• Entries:
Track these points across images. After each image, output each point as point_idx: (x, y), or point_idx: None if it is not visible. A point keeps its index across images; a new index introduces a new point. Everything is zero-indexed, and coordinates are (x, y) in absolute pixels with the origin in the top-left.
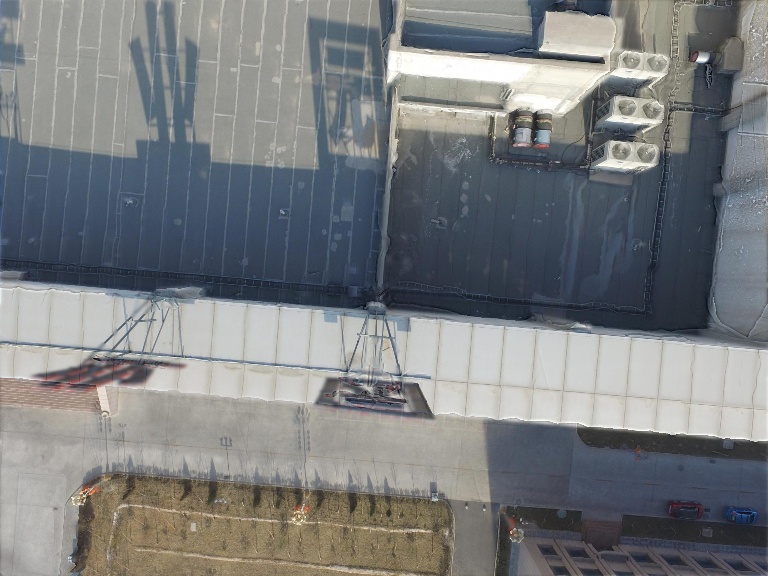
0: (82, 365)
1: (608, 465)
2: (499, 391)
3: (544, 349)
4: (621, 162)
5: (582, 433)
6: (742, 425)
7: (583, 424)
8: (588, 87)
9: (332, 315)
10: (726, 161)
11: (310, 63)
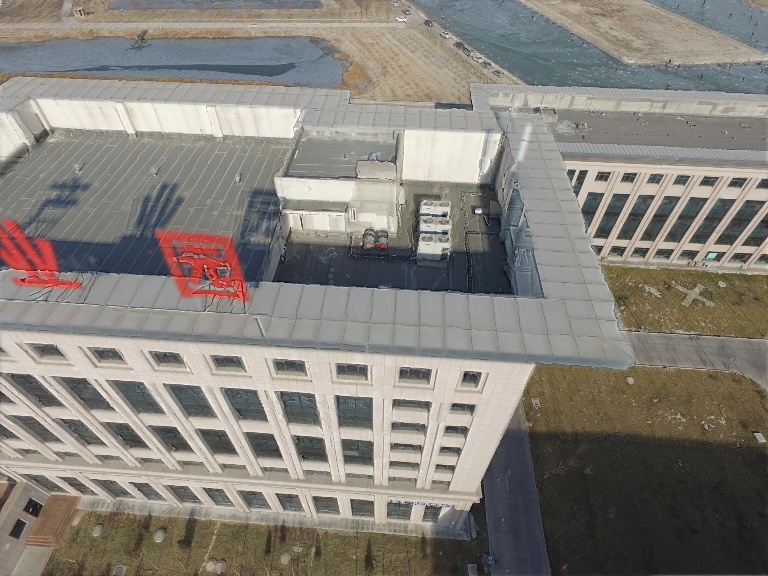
0: (4, 308)
1: None
2: (319, 322)
3: (356, 298)
4: (429, 244)
5: None
6: (516, 343)
7: (386, 344)
8: (394, 201)
9: (204, 281)
10: (508, 255)
11: (237, 207)
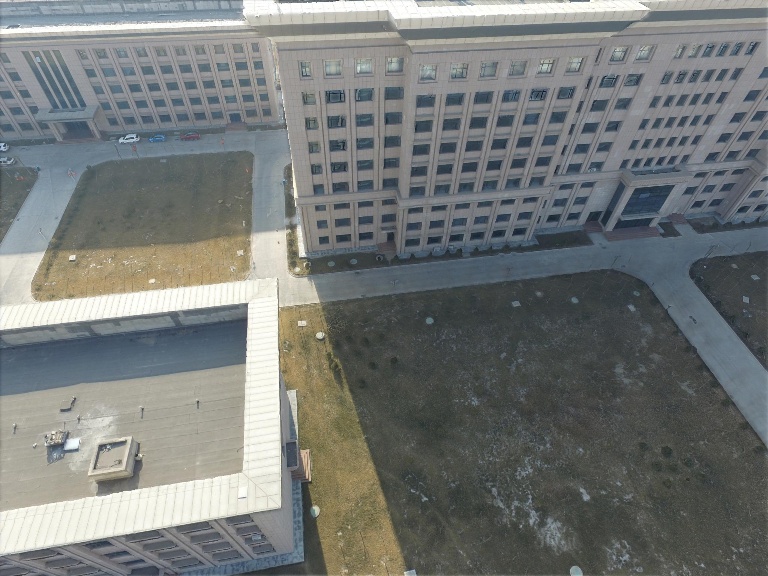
0: None
1: (234, 146)
2: None
3: None
4: None
5: (251, 154)
6: None
7: None
8: None
9: None
10: None
11: None
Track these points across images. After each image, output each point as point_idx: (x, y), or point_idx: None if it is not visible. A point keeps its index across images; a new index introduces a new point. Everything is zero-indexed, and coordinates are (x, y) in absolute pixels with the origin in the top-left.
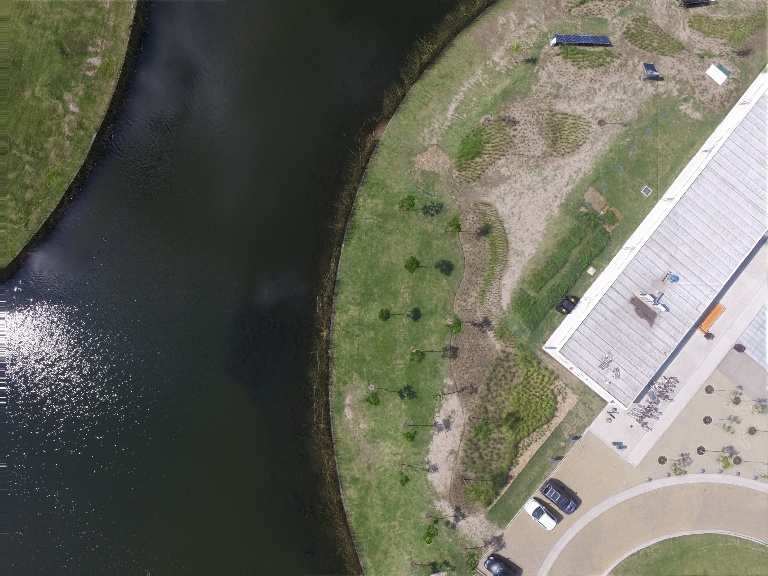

• Short task:
Switch "visible" to "in view" everywhere in the entries above and write them out again with nothing else changed, leaving the pictures out.

• Task result:
Track these points across images. After each image, output each point as point_idx: (x, y), or point_idx: None if it is not in view. A point keeps its index across images; a new index introduces a new point. Everything is zero-indexed, and coordinates are (x, y) in absolute pixels with the origin in the top-left.
0: (82, 365)
1: (608, 465)
2: (499, 391)
3: (544, 349)
4: (621, 162)
5: (582, 433)
6: (742, 425)
7: (583, 424)
8: (588, 87)
9: (332, 315)
10: (726, 161)
11: (310, 63)
0: (4, 308)
1: None
2: (319, 322)
3: (356, 298)
4: (429, 244)
5: None
6: (516, 343)
7: (386, 344)
8: (394, 201)
9: (204, 281)
10: (508, 255)
11: (237, 207)
0: None
1: (234, 146)
2: None
3: None
4: None
5: (251, 154)
6: None
7: None
8: None
9: None
10: None
11: None
Track these points across images. After each image, output each point as point_idx: (x, y), or point_idx: None if it is not in view. A point keeps its index across images; a new index introduces a new point. Everything is zero-indexed, and coordinates are (x, y) in absolute pixels with the origin in the top-left.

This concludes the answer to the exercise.